* _DATA_:
────────────────────────────────────────

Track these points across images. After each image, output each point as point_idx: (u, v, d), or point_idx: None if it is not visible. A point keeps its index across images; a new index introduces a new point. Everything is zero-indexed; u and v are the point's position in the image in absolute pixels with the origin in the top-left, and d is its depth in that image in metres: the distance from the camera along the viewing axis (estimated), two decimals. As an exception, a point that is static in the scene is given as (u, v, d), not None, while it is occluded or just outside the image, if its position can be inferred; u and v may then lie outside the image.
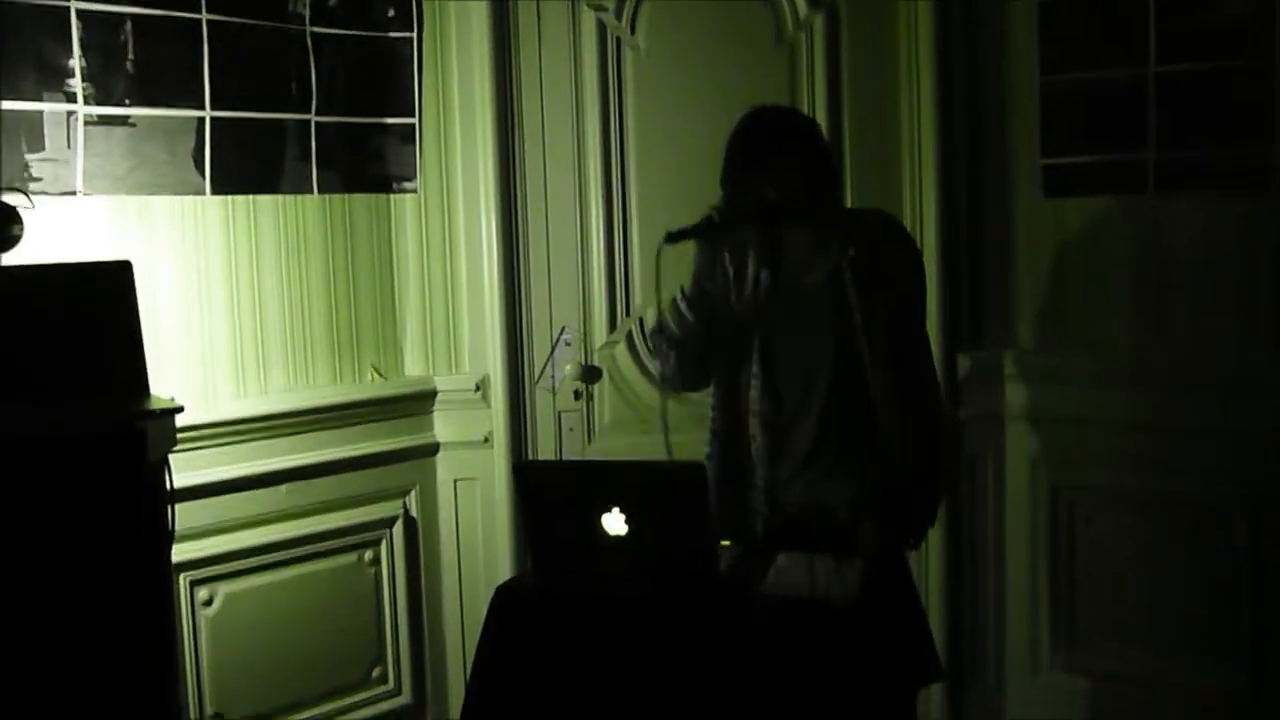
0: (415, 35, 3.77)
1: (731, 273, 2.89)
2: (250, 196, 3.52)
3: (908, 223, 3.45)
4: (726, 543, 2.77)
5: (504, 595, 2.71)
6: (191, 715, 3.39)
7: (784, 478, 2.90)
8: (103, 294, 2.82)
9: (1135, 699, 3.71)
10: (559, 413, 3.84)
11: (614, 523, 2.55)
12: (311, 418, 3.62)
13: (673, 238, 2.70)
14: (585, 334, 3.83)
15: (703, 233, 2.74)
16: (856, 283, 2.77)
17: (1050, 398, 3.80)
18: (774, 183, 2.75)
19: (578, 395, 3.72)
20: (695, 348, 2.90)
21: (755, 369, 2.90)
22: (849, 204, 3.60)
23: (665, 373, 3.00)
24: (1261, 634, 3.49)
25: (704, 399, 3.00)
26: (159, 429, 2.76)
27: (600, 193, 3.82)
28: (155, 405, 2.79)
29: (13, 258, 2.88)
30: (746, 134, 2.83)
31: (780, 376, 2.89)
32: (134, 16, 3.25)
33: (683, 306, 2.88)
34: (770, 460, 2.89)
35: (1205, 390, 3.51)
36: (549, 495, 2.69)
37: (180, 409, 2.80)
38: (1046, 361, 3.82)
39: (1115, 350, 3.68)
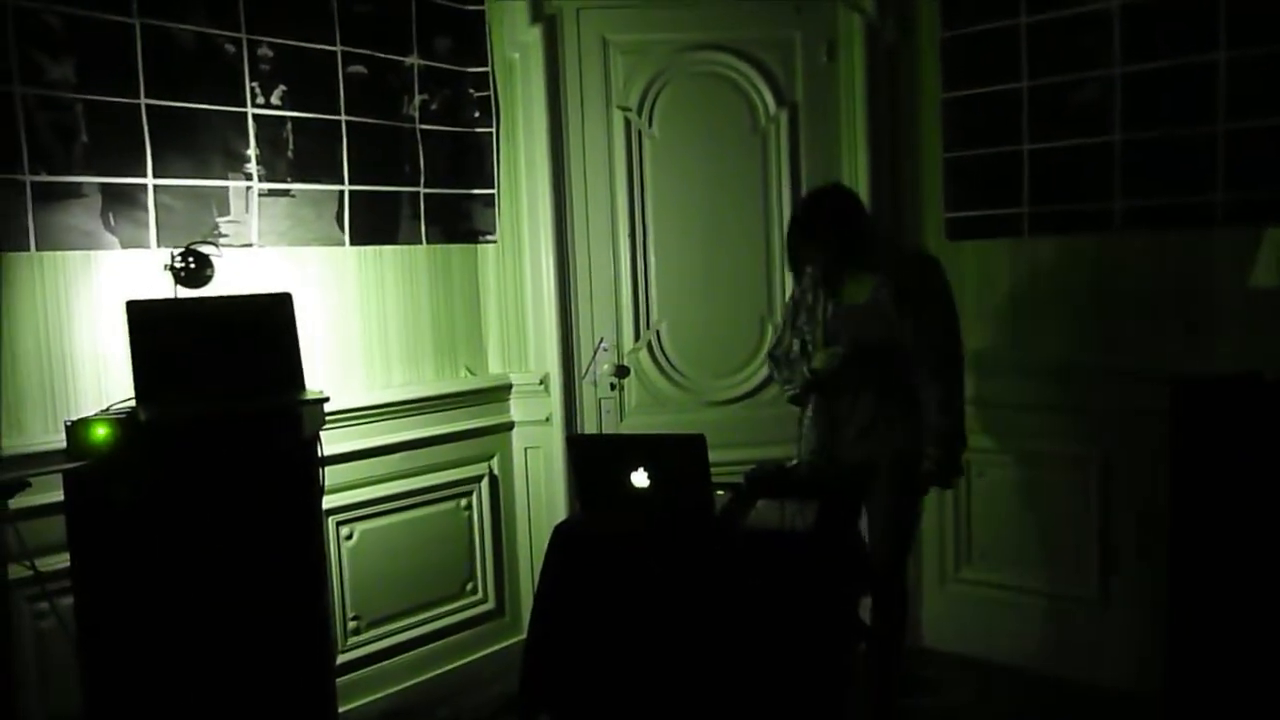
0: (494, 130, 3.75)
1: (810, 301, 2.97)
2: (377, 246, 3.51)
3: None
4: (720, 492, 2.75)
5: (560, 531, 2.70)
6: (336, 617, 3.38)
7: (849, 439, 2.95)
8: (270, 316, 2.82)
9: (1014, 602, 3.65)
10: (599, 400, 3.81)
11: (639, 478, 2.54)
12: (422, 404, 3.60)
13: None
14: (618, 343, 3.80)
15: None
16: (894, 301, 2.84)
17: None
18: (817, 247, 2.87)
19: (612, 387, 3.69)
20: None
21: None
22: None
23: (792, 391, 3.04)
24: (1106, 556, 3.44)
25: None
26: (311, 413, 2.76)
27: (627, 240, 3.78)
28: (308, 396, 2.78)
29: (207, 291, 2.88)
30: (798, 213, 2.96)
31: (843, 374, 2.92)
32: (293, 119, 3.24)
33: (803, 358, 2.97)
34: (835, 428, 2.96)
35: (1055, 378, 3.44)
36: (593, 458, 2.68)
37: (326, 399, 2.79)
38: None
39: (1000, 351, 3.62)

────────────────────────────────────────

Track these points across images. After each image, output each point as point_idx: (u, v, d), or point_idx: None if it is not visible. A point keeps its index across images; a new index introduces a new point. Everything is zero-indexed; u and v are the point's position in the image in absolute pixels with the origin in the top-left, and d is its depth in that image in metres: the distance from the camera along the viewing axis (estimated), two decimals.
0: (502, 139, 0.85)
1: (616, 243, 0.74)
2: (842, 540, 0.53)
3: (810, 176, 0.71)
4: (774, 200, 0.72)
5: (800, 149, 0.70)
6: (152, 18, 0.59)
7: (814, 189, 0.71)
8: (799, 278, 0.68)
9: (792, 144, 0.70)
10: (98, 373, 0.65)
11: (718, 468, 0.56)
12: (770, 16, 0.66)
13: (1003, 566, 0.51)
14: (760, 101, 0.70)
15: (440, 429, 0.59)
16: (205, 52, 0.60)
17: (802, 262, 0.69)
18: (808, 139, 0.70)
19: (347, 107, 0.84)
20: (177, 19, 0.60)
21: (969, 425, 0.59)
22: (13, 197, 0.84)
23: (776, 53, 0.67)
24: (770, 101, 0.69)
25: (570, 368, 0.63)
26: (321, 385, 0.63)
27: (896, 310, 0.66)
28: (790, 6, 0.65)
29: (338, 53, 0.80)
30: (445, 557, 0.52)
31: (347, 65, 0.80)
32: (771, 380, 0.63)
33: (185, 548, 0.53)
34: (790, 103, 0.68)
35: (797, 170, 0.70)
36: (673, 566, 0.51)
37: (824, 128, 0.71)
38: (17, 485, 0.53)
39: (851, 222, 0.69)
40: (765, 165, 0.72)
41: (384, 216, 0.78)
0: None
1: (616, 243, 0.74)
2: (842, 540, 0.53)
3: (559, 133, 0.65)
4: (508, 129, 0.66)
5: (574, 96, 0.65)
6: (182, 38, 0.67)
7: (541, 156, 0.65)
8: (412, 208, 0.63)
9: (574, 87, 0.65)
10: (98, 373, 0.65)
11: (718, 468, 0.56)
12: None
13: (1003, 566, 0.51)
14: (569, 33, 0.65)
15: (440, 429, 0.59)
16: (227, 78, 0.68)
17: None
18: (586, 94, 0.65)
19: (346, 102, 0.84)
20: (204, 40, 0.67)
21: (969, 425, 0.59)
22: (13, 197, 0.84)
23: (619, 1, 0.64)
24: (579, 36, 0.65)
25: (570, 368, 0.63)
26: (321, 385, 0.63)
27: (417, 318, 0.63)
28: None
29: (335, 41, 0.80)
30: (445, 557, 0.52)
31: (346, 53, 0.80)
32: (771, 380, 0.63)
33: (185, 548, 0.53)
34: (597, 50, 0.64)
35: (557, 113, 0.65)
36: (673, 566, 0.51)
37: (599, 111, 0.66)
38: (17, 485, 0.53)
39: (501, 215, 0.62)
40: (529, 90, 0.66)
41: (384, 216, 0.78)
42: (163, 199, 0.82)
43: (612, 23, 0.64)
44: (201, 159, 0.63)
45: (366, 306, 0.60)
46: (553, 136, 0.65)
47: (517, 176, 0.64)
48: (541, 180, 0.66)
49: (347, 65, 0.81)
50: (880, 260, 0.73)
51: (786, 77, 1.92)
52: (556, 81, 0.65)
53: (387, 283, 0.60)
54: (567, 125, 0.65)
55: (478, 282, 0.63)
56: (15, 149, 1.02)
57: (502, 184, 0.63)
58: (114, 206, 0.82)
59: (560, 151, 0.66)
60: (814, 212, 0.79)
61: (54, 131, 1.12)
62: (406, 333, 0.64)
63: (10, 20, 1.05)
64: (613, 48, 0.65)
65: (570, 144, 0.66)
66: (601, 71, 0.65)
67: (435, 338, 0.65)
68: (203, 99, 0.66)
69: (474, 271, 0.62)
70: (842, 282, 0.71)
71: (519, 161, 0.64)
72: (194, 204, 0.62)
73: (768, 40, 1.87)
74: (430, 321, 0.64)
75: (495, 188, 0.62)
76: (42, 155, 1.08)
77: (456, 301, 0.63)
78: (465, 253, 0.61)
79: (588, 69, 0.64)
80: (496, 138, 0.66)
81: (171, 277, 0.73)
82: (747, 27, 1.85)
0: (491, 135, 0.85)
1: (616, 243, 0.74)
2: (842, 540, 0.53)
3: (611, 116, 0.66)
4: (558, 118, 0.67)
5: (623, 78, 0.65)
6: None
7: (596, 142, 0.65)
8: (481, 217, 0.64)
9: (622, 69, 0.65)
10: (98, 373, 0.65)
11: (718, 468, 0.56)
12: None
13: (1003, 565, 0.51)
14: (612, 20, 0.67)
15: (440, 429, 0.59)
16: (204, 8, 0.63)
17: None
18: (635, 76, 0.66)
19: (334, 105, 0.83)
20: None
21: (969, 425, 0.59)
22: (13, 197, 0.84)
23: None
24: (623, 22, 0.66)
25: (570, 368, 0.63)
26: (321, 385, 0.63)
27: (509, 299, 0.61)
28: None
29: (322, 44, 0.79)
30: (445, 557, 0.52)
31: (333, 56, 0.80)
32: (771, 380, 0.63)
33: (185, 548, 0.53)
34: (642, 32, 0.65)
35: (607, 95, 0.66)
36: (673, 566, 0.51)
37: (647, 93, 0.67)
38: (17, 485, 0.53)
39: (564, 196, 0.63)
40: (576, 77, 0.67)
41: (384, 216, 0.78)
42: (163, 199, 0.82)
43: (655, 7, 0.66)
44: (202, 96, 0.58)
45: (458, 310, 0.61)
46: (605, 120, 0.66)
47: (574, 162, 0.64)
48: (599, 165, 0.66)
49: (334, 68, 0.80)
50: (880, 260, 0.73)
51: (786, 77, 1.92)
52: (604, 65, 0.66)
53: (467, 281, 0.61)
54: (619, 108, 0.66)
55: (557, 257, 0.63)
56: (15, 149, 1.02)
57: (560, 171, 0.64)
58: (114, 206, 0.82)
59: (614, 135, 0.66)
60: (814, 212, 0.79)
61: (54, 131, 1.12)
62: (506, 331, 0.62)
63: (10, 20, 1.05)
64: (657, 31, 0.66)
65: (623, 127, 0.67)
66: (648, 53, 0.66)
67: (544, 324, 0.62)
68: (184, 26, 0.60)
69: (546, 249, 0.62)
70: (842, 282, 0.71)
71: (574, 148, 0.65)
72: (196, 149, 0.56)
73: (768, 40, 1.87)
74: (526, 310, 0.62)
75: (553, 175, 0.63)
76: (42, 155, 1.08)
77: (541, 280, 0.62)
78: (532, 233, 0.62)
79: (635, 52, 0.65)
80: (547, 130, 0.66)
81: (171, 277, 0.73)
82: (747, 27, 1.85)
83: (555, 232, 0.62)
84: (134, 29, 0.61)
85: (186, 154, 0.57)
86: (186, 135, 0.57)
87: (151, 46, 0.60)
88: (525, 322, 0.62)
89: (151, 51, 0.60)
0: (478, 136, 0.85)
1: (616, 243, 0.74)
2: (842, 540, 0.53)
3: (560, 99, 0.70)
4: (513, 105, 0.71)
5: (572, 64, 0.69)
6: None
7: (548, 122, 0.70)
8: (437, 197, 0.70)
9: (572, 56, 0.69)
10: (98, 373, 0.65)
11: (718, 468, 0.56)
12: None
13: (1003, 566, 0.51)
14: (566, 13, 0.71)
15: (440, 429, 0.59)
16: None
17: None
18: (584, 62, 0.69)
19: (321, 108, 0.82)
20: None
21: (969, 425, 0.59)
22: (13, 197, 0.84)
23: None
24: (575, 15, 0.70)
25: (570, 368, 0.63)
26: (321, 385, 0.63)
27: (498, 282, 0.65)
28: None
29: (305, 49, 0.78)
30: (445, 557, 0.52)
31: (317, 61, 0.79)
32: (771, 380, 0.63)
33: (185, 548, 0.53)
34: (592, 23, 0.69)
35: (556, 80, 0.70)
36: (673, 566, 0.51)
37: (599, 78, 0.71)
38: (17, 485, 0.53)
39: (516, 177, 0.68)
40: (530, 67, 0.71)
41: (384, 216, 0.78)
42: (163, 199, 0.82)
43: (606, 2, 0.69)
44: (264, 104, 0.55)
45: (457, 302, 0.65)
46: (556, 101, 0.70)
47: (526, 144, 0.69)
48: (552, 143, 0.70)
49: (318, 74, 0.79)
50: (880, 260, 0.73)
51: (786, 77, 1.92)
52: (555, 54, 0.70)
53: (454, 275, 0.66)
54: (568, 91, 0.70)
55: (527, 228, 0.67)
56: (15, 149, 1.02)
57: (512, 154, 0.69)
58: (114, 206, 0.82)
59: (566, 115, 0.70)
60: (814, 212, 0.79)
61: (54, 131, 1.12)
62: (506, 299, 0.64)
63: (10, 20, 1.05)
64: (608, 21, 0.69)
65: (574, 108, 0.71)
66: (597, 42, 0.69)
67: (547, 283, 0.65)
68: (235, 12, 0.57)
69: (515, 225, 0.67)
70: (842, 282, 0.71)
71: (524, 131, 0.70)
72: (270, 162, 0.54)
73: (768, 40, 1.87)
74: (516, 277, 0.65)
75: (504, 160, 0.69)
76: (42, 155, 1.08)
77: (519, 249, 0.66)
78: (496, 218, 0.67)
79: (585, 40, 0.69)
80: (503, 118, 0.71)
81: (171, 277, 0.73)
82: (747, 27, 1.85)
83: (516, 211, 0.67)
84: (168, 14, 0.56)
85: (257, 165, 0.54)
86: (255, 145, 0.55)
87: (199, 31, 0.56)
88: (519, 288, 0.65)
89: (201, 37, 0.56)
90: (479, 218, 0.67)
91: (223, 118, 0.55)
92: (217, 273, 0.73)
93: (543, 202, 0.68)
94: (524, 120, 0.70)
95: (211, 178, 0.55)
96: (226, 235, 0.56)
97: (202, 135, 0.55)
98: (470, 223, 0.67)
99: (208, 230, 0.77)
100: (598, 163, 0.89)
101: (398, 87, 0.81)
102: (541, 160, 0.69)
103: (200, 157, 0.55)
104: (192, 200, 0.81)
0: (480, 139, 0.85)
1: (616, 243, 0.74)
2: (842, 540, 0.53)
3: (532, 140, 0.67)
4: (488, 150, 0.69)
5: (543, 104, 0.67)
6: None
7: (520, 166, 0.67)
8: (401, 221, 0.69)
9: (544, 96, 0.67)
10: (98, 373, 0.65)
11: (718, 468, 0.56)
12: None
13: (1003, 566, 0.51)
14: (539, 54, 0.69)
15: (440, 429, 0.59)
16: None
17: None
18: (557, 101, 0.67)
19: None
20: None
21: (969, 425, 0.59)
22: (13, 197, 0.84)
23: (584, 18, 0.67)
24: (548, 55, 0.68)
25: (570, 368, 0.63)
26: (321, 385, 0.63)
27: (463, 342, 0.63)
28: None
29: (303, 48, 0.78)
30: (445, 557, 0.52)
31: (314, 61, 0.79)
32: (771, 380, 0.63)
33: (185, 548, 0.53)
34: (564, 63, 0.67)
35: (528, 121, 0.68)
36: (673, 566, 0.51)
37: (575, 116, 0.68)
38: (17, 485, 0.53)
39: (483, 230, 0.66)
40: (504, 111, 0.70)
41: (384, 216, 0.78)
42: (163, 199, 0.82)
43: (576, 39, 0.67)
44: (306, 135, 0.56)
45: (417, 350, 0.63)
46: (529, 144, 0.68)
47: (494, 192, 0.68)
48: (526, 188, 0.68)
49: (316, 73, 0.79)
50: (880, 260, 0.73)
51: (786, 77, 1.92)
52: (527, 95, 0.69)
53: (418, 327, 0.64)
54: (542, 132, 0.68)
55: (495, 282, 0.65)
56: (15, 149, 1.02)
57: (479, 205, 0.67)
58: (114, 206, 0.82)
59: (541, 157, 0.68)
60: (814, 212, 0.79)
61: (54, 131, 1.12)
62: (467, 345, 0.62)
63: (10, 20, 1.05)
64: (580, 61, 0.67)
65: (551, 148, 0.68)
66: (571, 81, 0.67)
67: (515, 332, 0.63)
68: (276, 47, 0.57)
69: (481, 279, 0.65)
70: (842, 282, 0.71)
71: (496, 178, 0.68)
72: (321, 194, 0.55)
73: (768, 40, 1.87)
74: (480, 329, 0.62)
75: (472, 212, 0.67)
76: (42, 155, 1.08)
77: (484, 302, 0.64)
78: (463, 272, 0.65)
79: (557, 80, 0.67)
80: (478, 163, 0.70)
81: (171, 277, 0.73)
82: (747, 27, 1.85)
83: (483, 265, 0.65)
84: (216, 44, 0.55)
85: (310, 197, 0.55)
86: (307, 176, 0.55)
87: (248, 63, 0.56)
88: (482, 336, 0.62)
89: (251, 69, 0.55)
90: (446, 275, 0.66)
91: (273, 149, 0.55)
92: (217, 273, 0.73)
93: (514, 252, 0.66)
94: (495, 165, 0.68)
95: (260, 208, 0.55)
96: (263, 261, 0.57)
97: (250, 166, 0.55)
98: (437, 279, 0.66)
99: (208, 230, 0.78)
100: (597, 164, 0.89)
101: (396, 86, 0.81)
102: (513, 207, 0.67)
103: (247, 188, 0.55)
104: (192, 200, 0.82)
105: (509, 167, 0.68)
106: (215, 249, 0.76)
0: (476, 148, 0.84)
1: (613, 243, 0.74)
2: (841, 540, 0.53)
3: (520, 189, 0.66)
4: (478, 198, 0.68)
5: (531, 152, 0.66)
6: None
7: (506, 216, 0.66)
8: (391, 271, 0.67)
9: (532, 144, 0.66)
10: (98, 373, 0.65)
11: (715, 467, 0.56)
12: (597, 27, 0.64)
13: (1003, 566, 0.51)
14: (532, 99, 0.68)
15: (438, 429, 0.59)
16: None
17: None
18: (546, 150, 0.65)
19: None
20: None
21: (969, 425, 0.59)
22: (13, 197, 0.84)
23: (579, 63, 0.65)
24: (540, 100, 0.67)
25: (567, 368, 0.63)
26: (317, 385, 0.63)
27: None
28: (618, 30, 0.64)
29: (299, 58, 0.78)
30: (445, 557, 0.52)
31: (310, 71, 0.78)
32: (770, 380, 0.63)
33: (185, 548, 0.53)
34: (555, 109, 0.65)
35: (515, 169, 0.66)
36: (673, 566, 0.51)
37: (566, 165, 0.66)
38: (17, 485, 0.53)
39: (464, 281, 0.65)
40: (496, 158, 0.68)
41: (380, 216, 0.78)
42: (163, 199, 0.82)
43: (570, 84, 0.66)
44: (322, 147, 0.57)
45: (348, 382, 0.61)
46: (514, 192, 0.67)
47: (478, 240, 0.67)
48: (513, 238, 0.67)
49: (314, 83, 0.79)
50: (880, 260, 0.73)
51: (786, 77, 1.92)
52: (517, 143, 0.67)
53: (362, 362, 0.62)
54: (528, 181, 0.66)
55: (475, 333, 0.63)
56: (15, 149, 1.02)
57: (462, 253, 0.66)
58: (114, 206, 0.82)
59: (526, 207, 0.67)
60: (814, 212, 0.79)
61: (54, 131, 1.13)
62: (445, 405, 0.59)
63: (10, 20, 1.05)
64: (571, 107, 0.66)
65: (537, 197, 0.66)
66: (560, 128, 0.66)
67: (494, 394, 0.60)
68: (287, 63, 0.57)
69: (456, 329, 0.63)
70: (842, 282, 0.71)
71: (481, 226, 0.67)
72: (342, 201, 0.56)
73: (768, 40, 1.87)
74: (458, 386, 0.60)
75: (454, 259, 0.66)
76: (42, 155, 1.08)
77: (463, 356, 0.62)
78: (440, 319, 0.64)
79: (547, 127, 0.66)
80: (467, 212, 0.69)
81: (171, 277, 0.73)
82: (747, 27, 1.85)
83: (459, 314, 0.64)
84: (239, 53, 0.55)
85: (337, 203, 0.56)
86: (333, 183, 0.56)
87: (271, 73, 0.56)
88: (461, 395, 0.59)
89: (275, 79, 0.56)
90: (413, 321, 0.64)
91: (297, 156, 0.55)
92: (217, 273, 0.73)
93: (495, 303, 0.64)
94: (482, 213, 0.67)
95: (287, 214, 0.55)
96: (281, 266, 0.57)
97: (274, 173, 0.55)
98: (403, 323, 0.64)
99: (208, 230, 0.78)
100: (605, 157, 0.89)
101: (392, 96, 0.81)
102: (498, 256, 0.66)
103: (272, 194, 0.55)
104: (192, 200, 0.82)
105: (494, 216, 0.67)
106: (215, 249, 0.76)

────────────────────────────────────────

* _PROBLEM_:
Could you repeat exactly the lines in the listing above from the one with "75: (495, 188, 0.62)" down to the one with "27: (509, 299, 0.61)"? Include both of those lines.

* _RESULT OF THIS TASK_:
75: (495, 188, 0.62)
76: (42, 155, 1.08)
77: (456, 301, 0.63)
78: (465, 253, 0.61)
79: (588, 69, 0.64)
80: (496, 138, 0.66)
81: (171, 277, 0.73)
82: (747, 27, 1.85)
0: (491, 135, 0.85)
1: (616, 243, 0.74)
2: (842, 540, 0.53)
3: (611, 116, 0.66)
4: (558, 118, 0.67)
5: (623, 78, 0.65)
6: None
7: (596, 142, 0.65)
8: (481, 217, 0.64)
9: (622, 69, 0.65)
10: (98, 373, 0.65)
11: (718, 468, 0.56)
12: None
13: (1003, 565, 0.51)
14: (612, 20, 0.67)
15: (440, 429, 0.59)
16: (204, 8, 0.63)
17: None
18: (635, 76, 0.66)
19: (334, 105, 0.83)
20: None
21: (969, 425, 0.59)
22: (13, 197, 0.84)
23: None
24: (623, 22, 0.66)
25: (570, 368, 0.63)
26: (321, 385, 0.63)
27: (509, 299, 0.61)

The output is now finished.